2025 AIChE Annual Meeting

(475h) Colloidal Assemblies Towards Intelligent Microrobots

Colloidal scale robotic systems offer exciting opportunities for intelligent behavior without relying on conventional computational hardware. Unlike macroscale robots, micro- and nanorobots at the colloidal level achieve sensing, control, and adaptation through their material composition and physical design. In this talk, I will present two recent colloidal assembly strategies for engineering colloids with programmable structures and responsive functionalities, aimed at applications in biomedicine and environmental sustainability.
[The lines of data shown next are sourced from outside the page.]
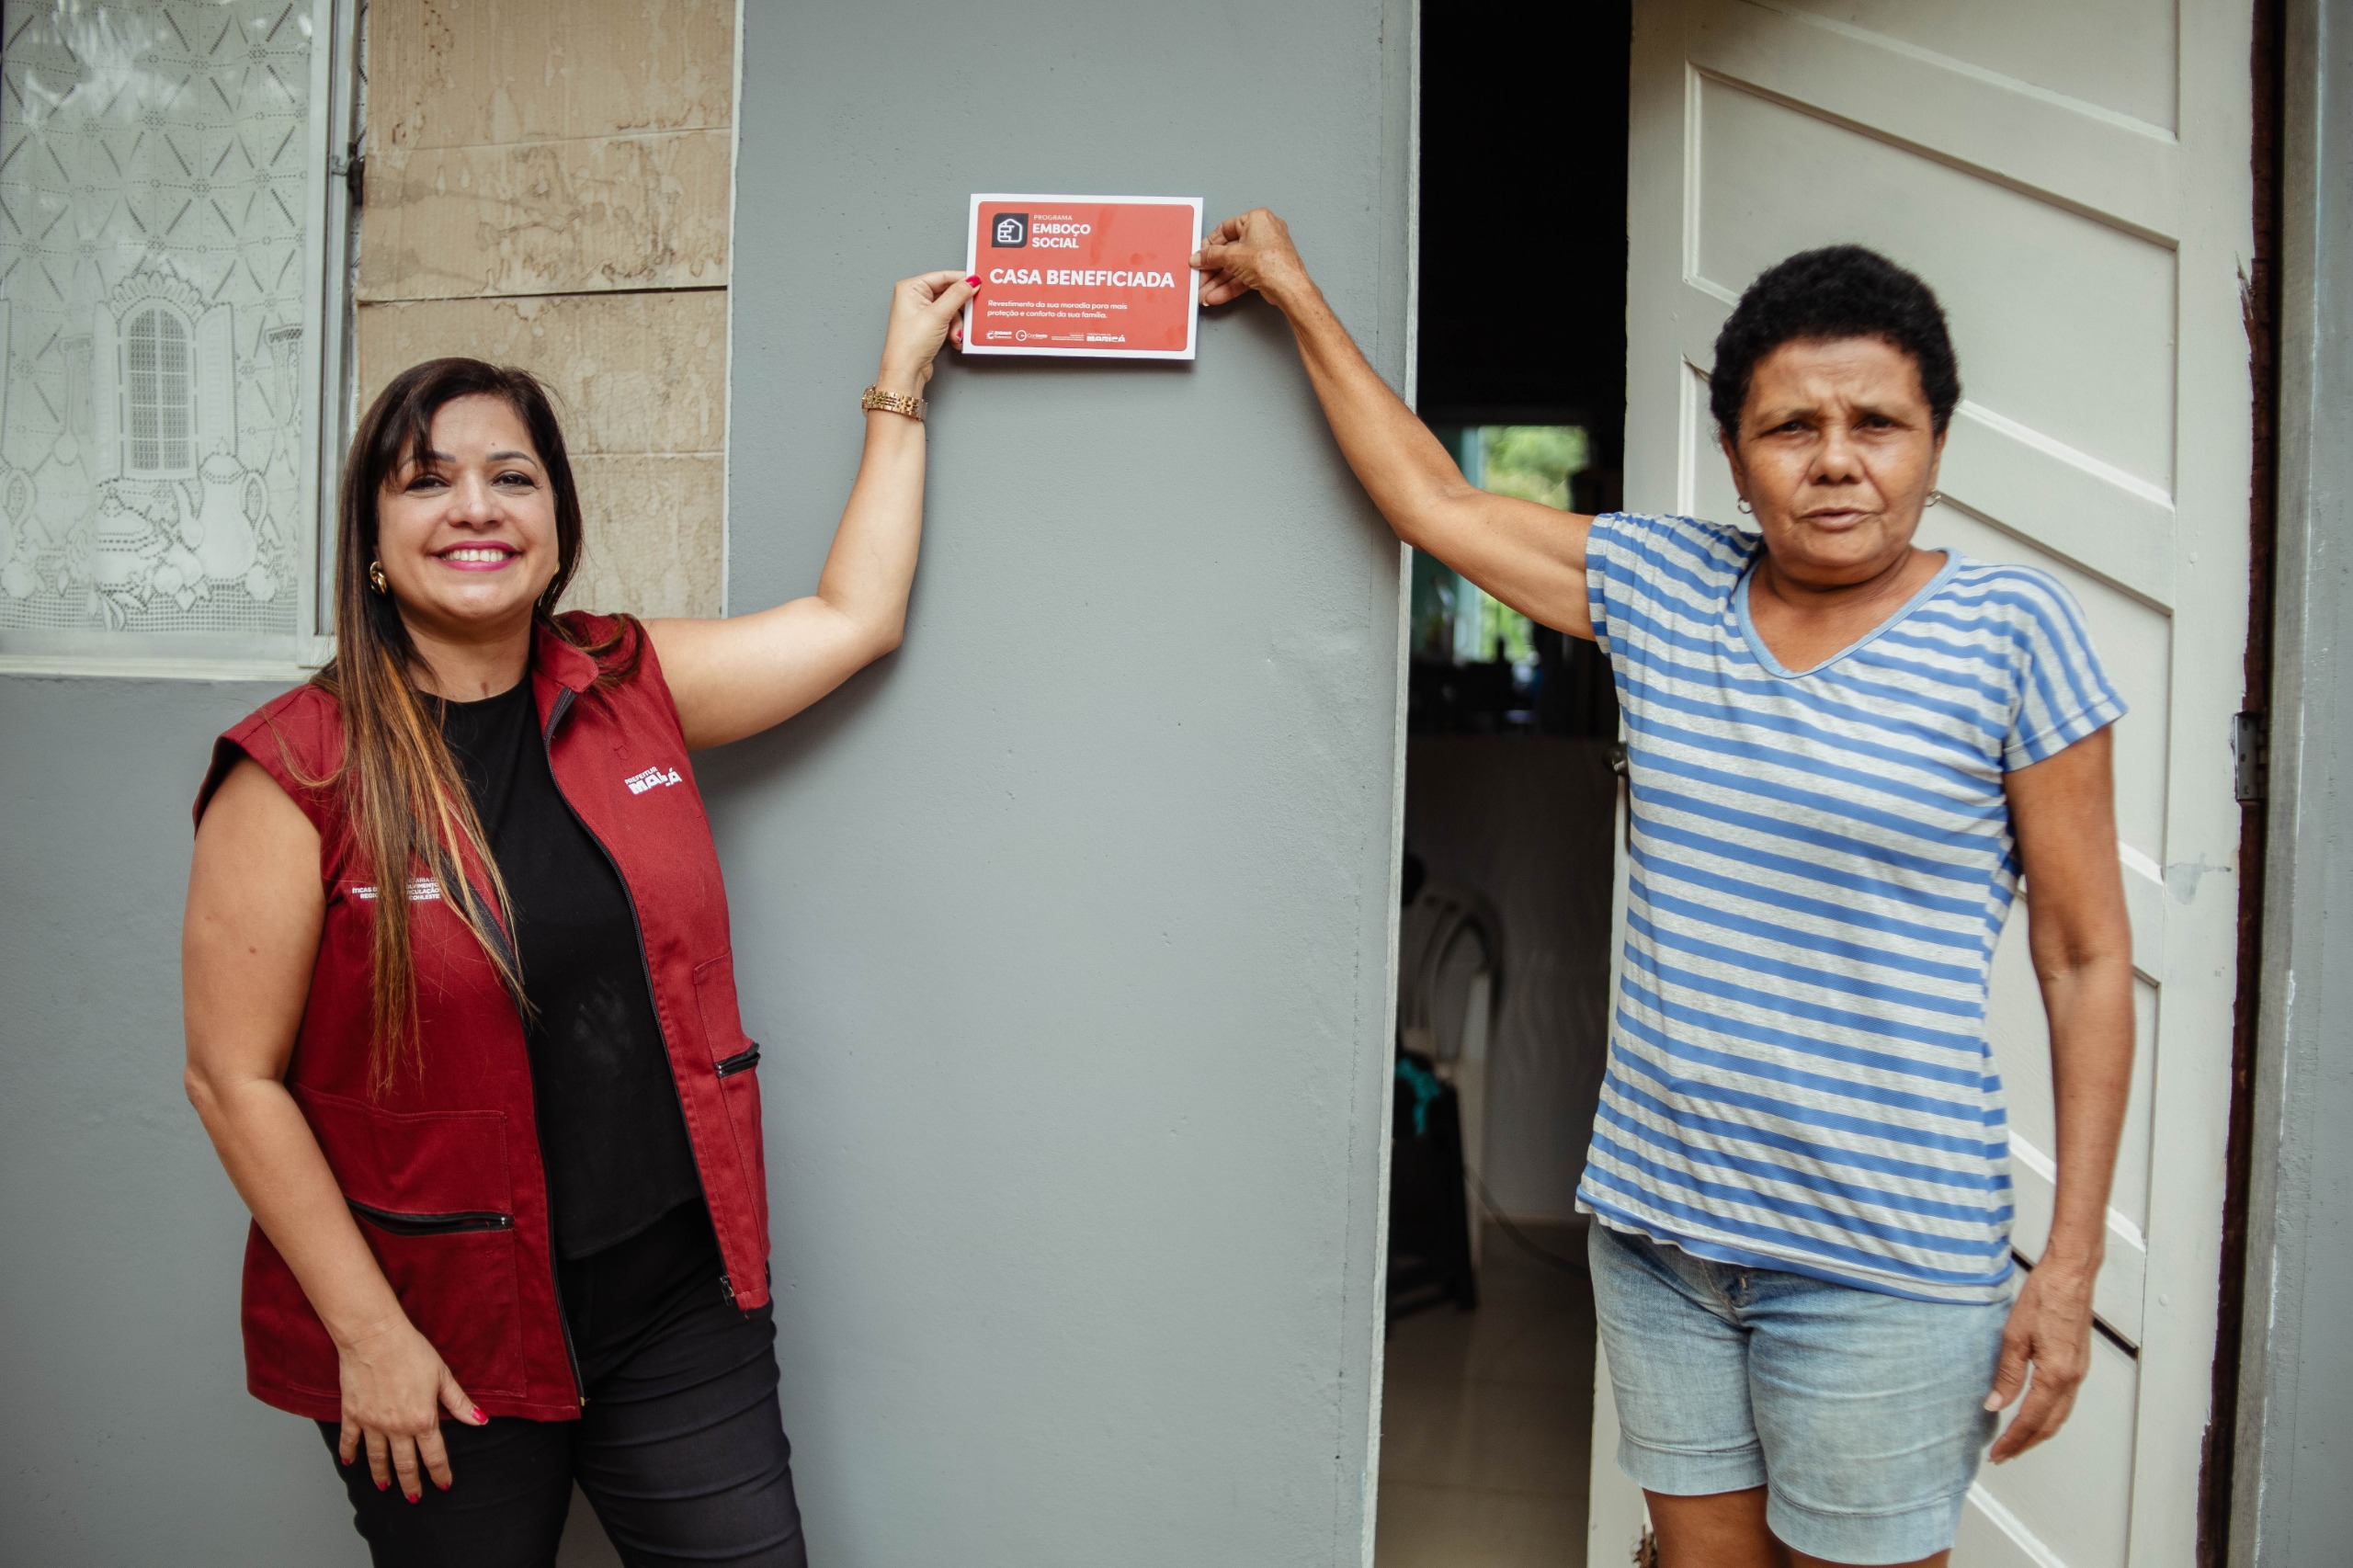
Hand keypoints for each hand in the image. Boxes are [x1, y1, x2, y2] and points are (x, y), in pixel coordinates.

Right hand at [335, 1317, 486, 1500]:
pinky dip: (349, 1454)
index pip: (435, 1455)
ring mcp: (372, 1423)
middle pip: (405, 1465)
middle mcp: (397, 1428)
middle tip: (414, 1499)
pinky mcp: (352, 1415)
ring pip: (377, 1459)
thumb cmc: (411, 1351)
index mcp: (422, 1419)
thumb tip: (481, 1420)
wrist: (374, 1337)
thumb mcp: (442, 1376)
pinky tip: (351, 1463)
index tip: (443, 1485)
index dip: (440, 1473)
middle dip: (411, 1485)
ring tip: (386, 1487)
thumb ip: (459, 1403)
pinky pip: (350, 1441)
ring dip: (382, 1476)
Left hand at [875, 270, 980, 398]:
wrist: (905, 372)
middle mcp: (914, 298)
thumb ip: (957, 295)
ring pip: (951, 310)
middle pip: (949, 294)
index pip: (942, 276)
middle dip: (960, 309)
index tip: (979, 283)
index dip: (962, 280)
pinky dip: (954, 330)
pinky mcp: (928, 326)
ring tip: (955, 334)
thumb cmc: (909, 345)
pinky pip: (948, 321)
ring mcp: (921, 313)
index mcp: (910, 288)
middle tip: (970, 314)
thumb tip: (972, 281)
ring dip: (957, 323)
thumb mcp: (938, 315)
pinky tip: (953, 339)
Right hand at [1192, 208, 1312, 308]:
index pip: (1226, 229)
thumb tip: (1199, 257)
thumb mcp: (1232, 256)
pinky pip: (1243, 275)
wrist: (1290, 287)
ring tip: (1204, 292)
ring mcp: (1265, 252)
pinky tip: (1216, 295)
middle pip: (1229, 251)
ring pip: (1235, 266)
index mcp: (1257, 219)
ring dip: (1218, 281)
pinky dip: (1229, 286)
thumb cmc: (1271, 263)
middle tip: (1200, 276)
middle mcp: (1263, 233)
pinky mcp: (1266, 269)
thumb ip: (1211, 256)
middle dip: (1212, 268)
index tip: (1200, 255)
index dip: (1210, 244)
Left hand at [1984, 1254, 2096, 1461]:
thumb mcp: (2014, 1336)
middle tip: (2004, 1454)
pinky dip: (2049, 1415)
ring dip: (2038, 1432)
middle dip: (2026, 1443)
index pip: (2030, 1419)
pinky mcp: (2078, 1363)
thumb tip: (1995, 1403)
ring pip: (2060, 1415)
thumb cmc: (2045, 1297)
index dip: (2013, 1439)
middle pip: (2049, 1424)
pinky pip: (2065, 1400)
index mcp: (2055, 1374)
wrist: (2070, 1275)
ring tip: (2017, 1441)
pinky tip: (2036, 1413)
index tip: (1997, 1452)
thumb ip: (2007, 1375)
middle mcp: (2072, 1378)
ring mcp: (2078, 1372)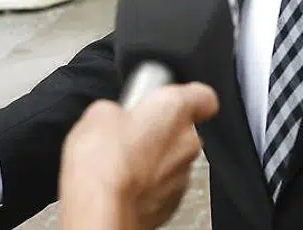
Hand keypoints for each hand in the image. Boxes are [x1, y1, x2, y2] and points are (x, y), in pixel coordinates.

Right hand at [59, 83, 219, 229]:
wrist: (101, 208)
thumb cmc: (103, 162)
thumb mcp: (99, 113)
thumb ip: (118, 109)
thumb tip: (115, 116)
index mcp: (175, 109)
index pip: (203, 96)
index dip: (187, 96)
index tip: (165, 97)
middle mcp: (187, 142)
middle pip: (182, 130)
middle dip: (158, 130)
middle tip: (129, 132)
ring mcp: (182, 176)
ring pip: (172, 160)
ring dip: (152, 159)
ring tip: (120, 162)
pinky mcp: (171, 204)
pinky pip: (163, 186)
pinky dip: (147, 184)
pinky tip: (123, 182)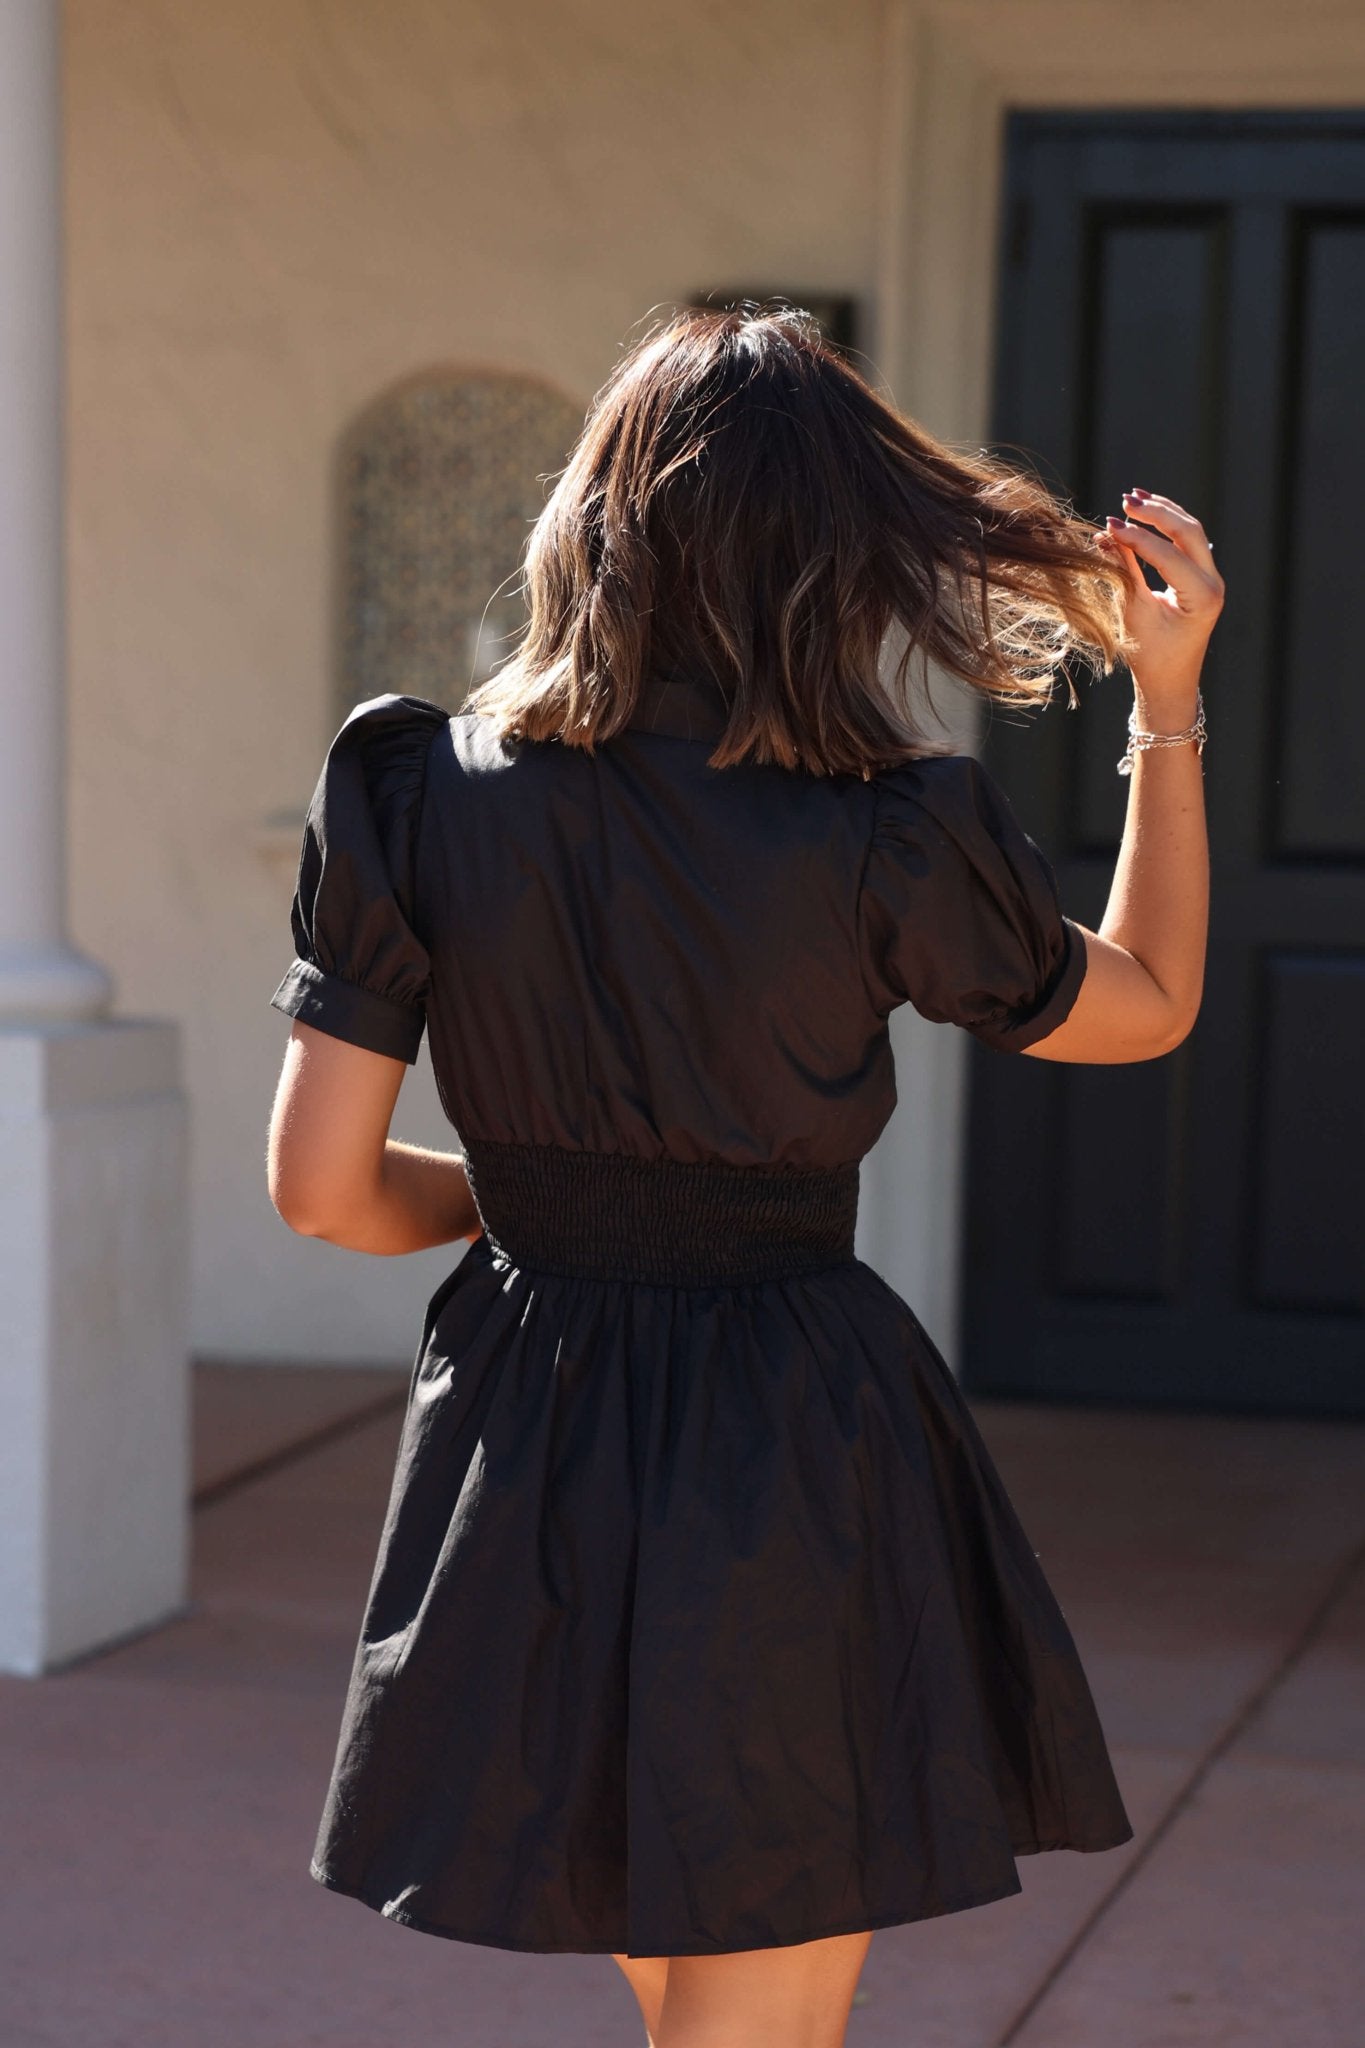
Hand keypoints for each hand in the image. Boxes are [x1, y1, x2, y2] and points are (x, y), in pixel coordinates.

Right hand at [1095, 489, 1224, 717]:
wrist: (1170, 681)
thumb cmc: (1150, 656)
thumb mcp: (1133, 614)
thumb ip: (1124, 572)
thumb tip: (1106, 535)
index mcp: (1201, 598)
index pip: (1168, 555)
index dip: (1137, 537)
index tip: (1108, 525)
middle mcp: (1214, 584)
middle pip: (1189, 532)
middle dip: (1157, 513)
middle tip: (1126, 500)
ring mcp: (1212, 578)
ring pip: (1192, 531)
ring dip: (1164, 512)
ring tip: (1134, 498)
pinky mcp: (1203, 577)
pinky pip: (1189, 541)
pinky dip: (1168, 524)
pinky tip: (1148, 511)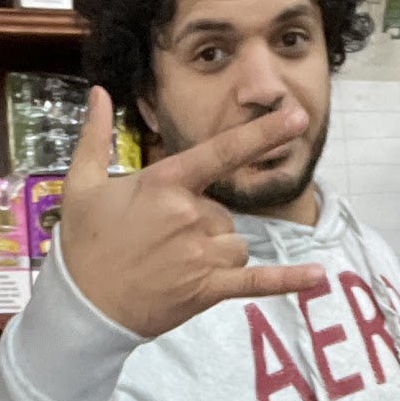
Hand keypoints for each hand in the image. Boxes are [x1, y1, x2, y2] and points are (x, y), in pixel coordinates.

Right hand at [60, 88, 325, 338]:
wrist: (84, 307)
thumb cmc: (82, 244)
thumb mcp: (81, 184)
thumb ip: (93, 136)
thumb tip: (98, 93)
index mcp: (165, 183)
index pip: (221, 152)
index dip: (261, 133)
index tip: (295, 117)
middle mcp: (189, 216)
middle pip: (224, 213)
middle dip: (202, 226)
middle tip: (162, 244)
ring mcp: (200, 255)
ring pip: (236, 244)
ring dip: (217, 253)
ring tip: (177, 266)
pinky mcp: (207, 290)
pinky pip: (256, 282)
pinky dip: (287, 281)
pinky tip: (318, 276)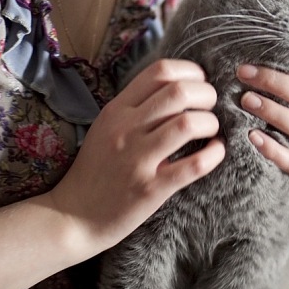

First, we harness evaporation-driven self-assembly to construct colloidal assemblies with tunable geometries and multi-compartment architectures, enabling controlled motion and cargo release [1,2]. Second, we employ capillarity-assisted particle assembly to achieve modular integration of colloidal building blocks with high spatial precision. This technique supports the incorporation of distinct liquid compartments and functional components, allowing for autonomous motion and localized sensing [3,4]. Together, these approaches establish a versatile colloidal platform for embedding multiple functional components and various responsive mechanisms within a single microsystem. By exploiting colloidal assembly approaches, we aim to develop intelligent colloidal materials capable of performing complex tasks in dynamic environments.

Acknowledgements: M. Hu thanks the financial support from Swiss National Science Foundation (Ambizione Grant, No. 216253).

References

[1] M. Hu, H.-J. Butt, K. Landfester, M. Bannwarth, S. Wooh, and H. Thérien-Aubin, ACS Nano, 2019, 13, 3015-3022.

[2] M. Hu, N. Reichholf, Y. Xia, L. Alvarez, X. Cao, S. Ma, A. deMello, and L. Isa, Materials Horizons, 2022, 9, 1641-1648.

[3] M. Hu, X. Shen, D. Tran, Z. Ma, and L. Isa, Journal of Physics: Condensed Matter, 2023, 35, 435101.

[4] M. Hu, Z. Ma, M. Kim, D. Kim, S. Ye, S. Pané, S., Bao, Y., Style, R.W. and Isa, L., Advanced Materials, 2025, 37, 2410945.